The two dots “..” at the end indicate that output has been truncated.
Lisp-Stat sets the default for pretty printer *print-lines*
to 25
rows and output more than this is truncated. If you’d like to print
all rows, set this value to nil
, (setf *print-lines* nil)
Notice the column named X1
. This is the name given to the column by
the data reading function. Note the warning that was issued during the
import. Missing columns are named X1, X2, …, Xn in increasing order
for the duration of the Lisp-Stat session.
This column is actually the row name, so we’ll rename it:
(rename! mtcars 'model 'x1)
The keys of a data frame are symbols, so you need to quote them to prevent the reader from trying to evaluate them to a value.
Note that your row may be named something other than X1
, depending
on whether or not you have loaded any other data frames with variable
name replacement. Also note: the !
at the end of the function
name. This is a convention indicating a destructive operation; a copy
will not be returned, it’s the actual data that will be modified.
Now let’s view the results:
(head mtcars)
;; MODEL MPG CYL DISP HP DRAT WT QSEC VS AM GEAR CARB
;; 0 Mazda RX4 21.0 6 160 110 3.90 2.620 16.46 0 1 4 4
;; 1 Mazda RX4 Wag 21.0 6 160 110 3.90 2.875 17.02 0 1 4 4
;; 2 Datsun 710 22.8 4 108 93 3.85 2.320 18.61 1 1 4 1
;; 3 Hornet 4 Drive 21.4 6 258 110 3.08 3.215 19.44 1 0 3 1
;; 4 Hornet Sportabout 18.7 8 360 175 3.15 3.440 17.02 0 0 3 2
;; 5 Valiant 18.1 6 225 105 2.76 3.460 20.22 1 0 3 1
Column names
To see the names of the columns, use the column-names
function:
(column-names mtcars)
;; => ("MODEL" "MPG" "CYL" "DISP" "HP" "DRAT" "WT" "QSEC" "VS" "AM" "GEAR" "CARB")

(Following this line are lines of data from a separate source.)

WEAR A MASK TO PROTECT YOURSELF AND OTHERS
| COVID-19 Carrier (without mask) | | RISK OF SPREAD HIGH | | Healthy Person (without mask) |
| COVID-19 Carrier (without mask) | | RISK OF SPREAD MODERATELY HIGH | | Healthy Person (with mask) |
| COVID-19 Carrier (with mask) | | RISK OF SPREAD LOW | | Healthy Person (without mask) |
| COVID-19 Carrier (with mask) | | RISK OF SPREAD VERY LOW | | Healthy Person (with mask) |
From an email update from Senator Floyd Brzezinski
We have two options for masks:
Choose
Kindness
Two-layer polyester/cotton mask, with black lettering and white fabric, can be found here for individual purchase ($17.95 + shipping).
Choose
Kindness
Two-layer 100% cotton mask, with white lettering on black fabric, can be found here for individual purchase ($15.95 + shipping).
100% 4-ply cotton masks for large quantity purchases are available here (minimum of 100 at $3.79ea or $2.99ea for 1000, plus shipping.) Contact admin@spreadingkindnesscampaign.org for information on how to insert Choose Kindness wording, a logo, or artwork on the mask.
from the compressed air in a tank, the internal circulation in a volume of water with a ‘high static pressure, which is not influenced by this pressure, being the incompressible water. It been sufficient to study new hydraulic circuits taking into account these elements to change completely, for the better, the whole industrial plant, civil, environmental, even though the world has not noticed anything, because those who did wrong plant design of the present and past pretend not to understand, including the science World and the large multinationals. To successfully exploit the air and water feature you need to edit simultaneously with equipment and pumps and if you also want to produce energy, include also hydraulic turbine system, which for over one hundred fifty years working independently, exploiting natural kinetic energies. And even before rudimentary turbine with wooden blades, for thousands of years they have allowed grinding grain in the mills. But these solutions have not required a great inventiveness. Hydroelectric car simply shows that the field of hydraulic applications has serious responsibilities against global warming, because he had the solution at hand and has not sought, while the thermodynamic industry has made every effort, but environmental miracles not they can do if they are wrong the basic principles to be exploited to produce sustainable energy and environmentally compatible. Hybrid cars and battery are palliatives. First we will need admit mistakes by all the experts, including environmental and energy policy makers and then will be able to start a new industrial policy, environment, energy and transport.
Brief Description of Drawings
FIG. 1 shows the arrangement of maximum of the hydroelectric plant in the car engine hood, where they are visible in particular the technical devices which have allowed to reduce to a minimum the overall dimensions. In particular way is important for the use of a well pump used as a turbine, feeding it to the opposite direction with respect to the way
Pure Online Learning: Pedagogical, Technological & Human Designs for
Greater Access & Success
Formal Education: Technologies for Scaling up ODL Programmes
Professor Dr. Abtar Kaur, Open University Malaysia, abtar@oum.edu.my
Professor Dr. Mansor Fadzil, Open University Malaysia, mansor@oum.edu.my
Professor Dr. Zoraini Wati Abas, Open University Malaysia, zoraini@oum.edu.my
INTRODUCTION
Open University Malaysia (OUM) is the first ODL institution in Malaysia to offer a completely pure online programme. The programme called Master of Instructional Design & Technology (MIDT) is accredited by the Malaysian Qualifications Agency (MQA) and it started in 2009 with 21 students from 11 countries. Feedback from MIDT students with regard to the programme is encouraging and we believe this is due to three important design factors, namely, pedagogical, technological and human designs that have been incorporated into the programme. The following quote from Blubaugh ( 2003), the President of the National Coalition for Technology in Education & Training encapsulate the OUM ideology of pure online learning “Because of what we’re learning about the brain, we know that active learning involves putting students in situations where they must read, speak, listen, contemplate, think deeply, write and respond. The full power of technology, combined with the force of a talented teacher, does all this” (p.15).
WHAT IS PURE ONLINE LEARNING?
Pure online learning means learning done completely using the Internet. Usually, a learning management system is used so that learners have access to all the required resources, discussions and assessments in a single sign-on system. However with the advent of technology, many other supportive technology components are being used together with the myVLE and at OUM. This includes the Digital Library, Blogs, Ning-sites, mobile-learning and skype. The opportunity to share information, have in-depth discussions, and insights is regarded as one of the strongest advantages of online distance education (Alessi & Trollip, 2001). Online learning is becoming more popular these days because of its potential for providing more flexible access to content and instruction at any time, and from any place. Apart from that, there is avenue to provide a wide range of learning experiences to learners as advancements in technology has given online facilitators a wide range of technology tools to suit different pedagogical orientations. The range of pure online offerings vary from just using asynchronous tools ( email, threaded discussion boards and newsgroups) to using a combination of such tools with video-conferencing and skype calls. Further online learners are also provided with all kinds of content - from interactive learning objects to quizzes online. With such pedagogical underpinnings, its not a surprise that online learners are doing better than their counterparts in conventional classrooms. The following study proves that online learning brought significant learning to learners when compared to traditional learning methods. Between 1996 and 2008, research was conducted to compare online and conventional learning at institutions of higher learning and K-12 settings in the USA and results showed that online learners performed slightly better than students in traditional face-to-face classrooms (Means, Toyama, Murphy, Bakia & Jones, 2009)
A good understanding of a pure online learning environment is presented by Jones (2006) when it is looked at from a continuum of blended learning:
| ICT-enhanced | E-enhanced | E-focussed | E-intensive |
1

Remember we mentioned that the keys (column names) are symbols? Compare the above to the keys of the data frame:
(keys mtcars)
;; => #(MODEL MPG CYL DISP HP DRAT WT QSEC VS AM GEAR CARB)
These symbols are printed without double quotes. If a function takes
a key, it must be quoted, e.g. 'mpg
and not mpg
or "mpg"
Dimensions
We saw the dimensions above in basic information. That was a printed
for human consumption. To get the values in a form suitable for
passing to other functions, use the dims
command:
(aops:dims mtcars) ;; => (32 12)
Common Lisp specifies dimensions in row-column order, so mtcars
has
32 rows and 12 columns.
Note
Lisp-Stat generally follows the tidyverse philosophy when it comes to row names. By definition, row names are unique, so there is no point including them in a statistical analysis. Nevertheless, many data sets include row names, so we include some special handling for columns with all distinct values; they are excluded by default from summaries (and you can include it if you wish). There is no concept of independent row names as with a R data frame. A Lisp-Stat data frame is more like a tibble.Basic Statistics
Minimum & Maximum
To get the minimum or maximum of a column, say mpg
, you can use several
Common Lisp methods. Let’s see what mpg
looks like by typing
the name of the column into the REPL:
mtcars:mpg
;; => #(21 21 22.8d0 21.4d0 18.7d0 18.1d0 14.3d0 24.4d0 22.8d0 19.2d0 17.8d0 16.4d0 17.3d0 15.2d0 10.4d0 10.4d0 14.7d0 32.4d0 30.4d0 33.9d0 21.5d0 15.5d0 15.2d0 13.3d0 19.2d0 27.3d0 26 30.4d0 15.8d0 19.7d0 15 21.4d0)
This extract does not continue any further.